Fast growing, poorly-differentiated cancer cells characteristically show high aerobic glycolysis.
A Serine/threonine kinase Akt stimulate glycolysis in malignant cells.
Activation of Akt oncogene is sufficient to stimulate the switch to aerobic glycolysis characteristic of cancer cells and Akt activity renders cancer cells dependent on aerobic glycolysis for continued growth and survival.
Following information have been added in 8th /e of Robbins
Even in the presence of ample oxygen, cancer cells shift their glucose metabolism away from the oxygen hungry, but efficient, mitochondria to glycolysis.

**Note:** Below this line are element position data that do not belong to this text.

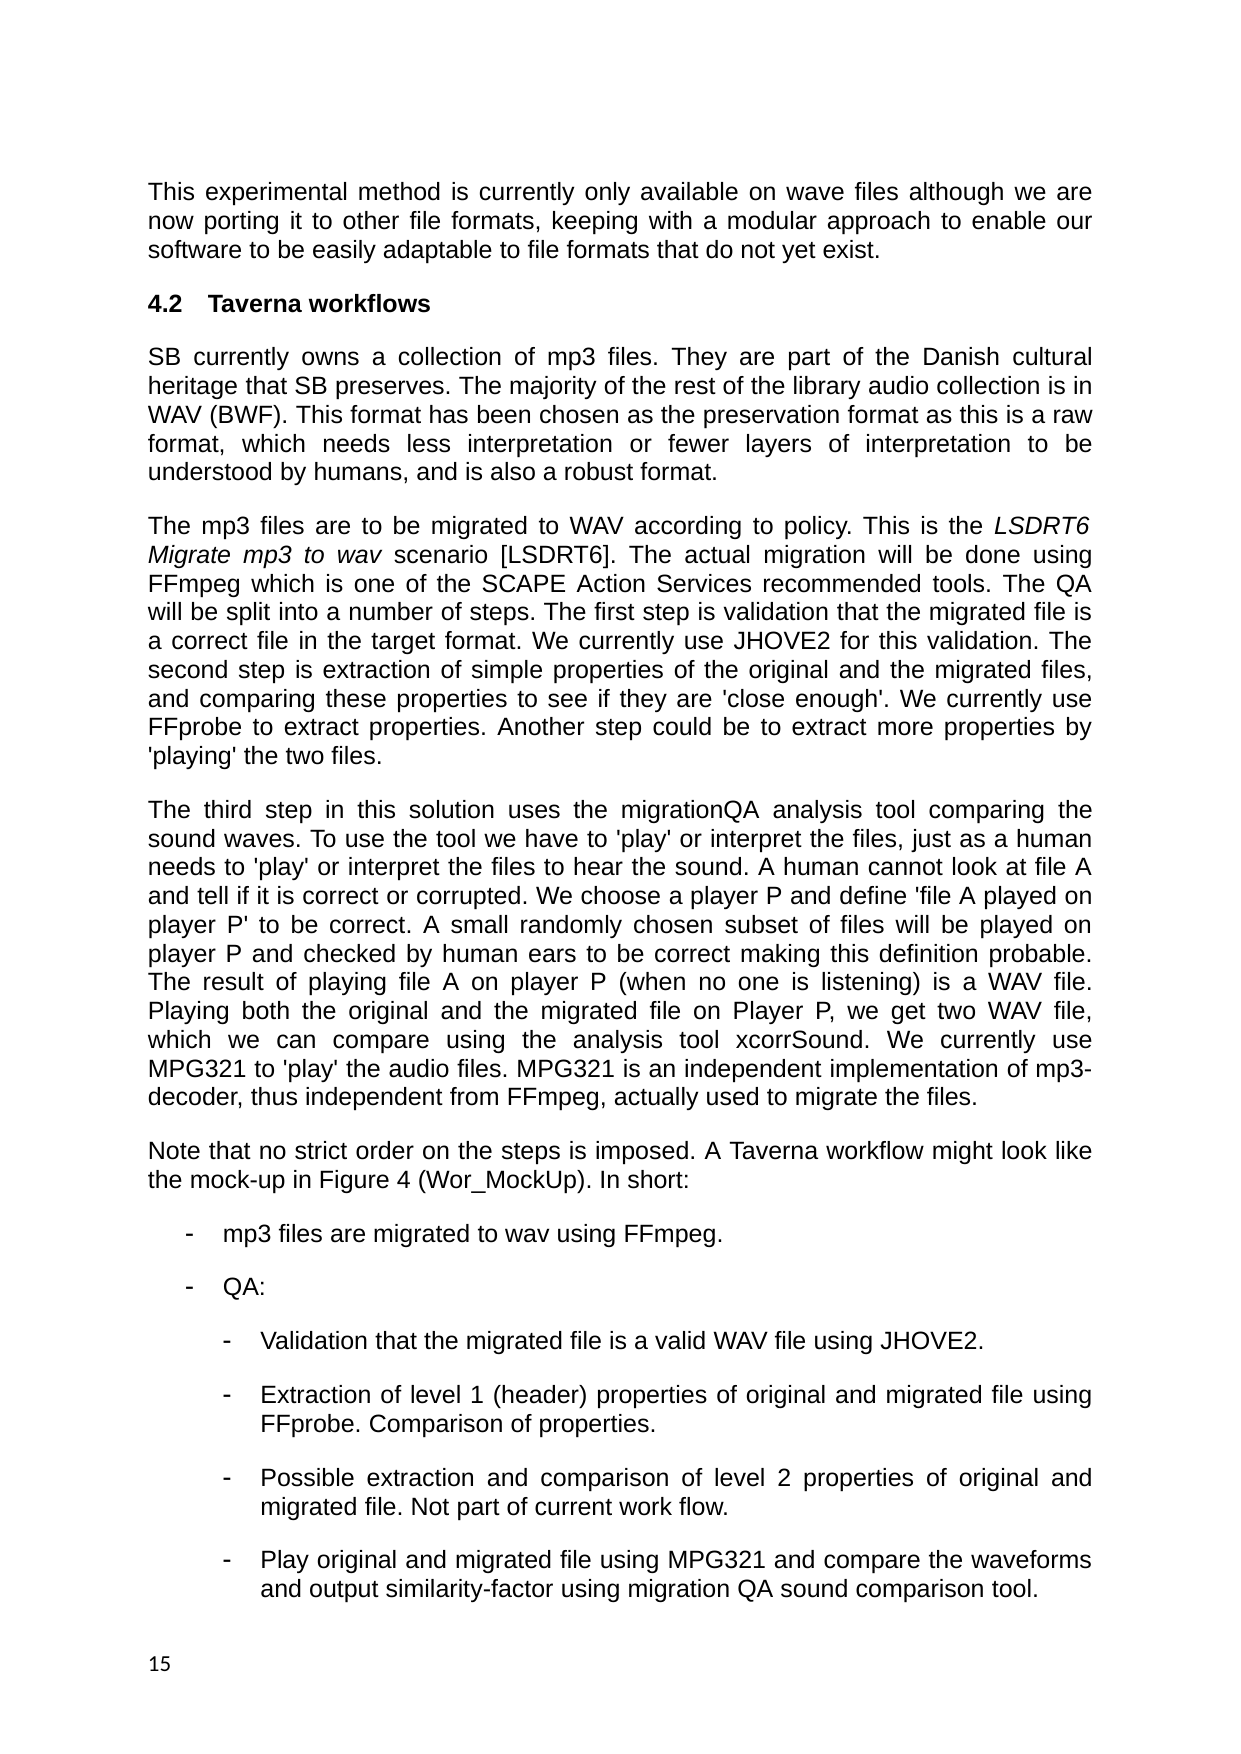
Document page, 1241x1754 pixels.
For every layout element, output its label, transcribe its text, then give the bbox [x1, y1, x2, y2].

list Validation that the migrated file is a valid WAV file using JHOVE2. [223, 1326, 1092, 1355]
subtitle Taverna workflows [148, 288, 1092, 317]
text Note that no strict order on the steps is imposed. A Taverna workflow might look like the mock-up in Figure 4 (Wor_MockUp). In short: [148, 1136, 1092, 1193]
list Possible extraction and comparison of level 2 properties of original and migrated file. Not part of current work flow. [223, 1463, 1092, 1520]
list mp3 files are migrated to wav using FFmpeg. [185, 1218, 1092, 1247]
text The third step in this solution uses the migrationQA analysis tool comparing the sound waves. To use the tool we have to 'play' or interpret the files, just as a human needs to 'play' or interpret the files to hear the sound. A human cannot look at file A and tell if it is correct or corrupted. We choose a player P and define 'file A played on player P' to be correct. A small randomly chosen subset of files will be played on player P and checked by human ears to be correct making this definition probable. The result of playing file A on player P (when no one is listening) is a WAV file. Playing both the original and the migrated file on Player P, we get two WAV file, which we can compare using the analysis tool xcorrSound. We currently use MPG321 to 'play' the audio files. MPG321 is an independent implementation of mp3-decoder, thus independent from FFmpeg, actually used to migrate the files. [148, 795, 1092, 1111]
text This experimental method is currently only available on wave files although we are now porting it to other file formats, keeping with a modular approach to enable our software to be easily adaptable to file formats that do not yet exist. [148, 177, 1092, 263]
list QA: [185, 1272, 1092, 1301]
text The mp3 files are to be migrated to WAV according to policy. This is the LSDRT6 Migrate mp3 to wav scenario [LSDRT6]. The actual migration will be done using FFmpeg which is one of the SCAPE Action Services recommended tools. The QA will be split into a number of steps. The first step is validation that the migrated file is a correct file in the target format. We currently use JHOVE2 for this validation. The second step is extraction of simple properties of the original and the migrated files, and comparing these properties to see if they are 'close enough'. We currently use FFprobe to extract properties. Another step could be to extract more properties by 'playing' the two files. [148, 511, 1092, 770]
text SB currently owns a collection of mp3 files. They are part of the Danish cultural heritage that SB preserves. The majority of the rest of the library audio collection is in WAV (BWF). This format has been chosen as the preservation format as this is a raw format, which needs less interpretation or fewer layers of interpretation to be understood by humans, and is also a robust format. [148, 342, 1092, 486]
list Play original and migrated file using MPG321 and compare the waveforms and output similarity-factor using migration QA sound comparison tool. [223, 1545, 1092, 1603]
list Extraction of level 1 (header) properties of original and migrated file using FFprobe. Comparison of properties. [223, 1380, 1092, 1438]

This phenomenon called the Warburg effect and also known as aerobic glycolysis.
This metabolic alteration is so common to tumors that some would call it the eighth hallmark of cancer:
Clinically, the "glucose-hunger" of tumors is used to visualize tumors via positron emission tomography (PET) scanning, in which patients are injected with 18F-Fluorodeoxyglucose, a non-metabolizing derivative of glucose that is preferentially taken up into tumor cells (as well as normal actively dividing tissues such as bone marrow).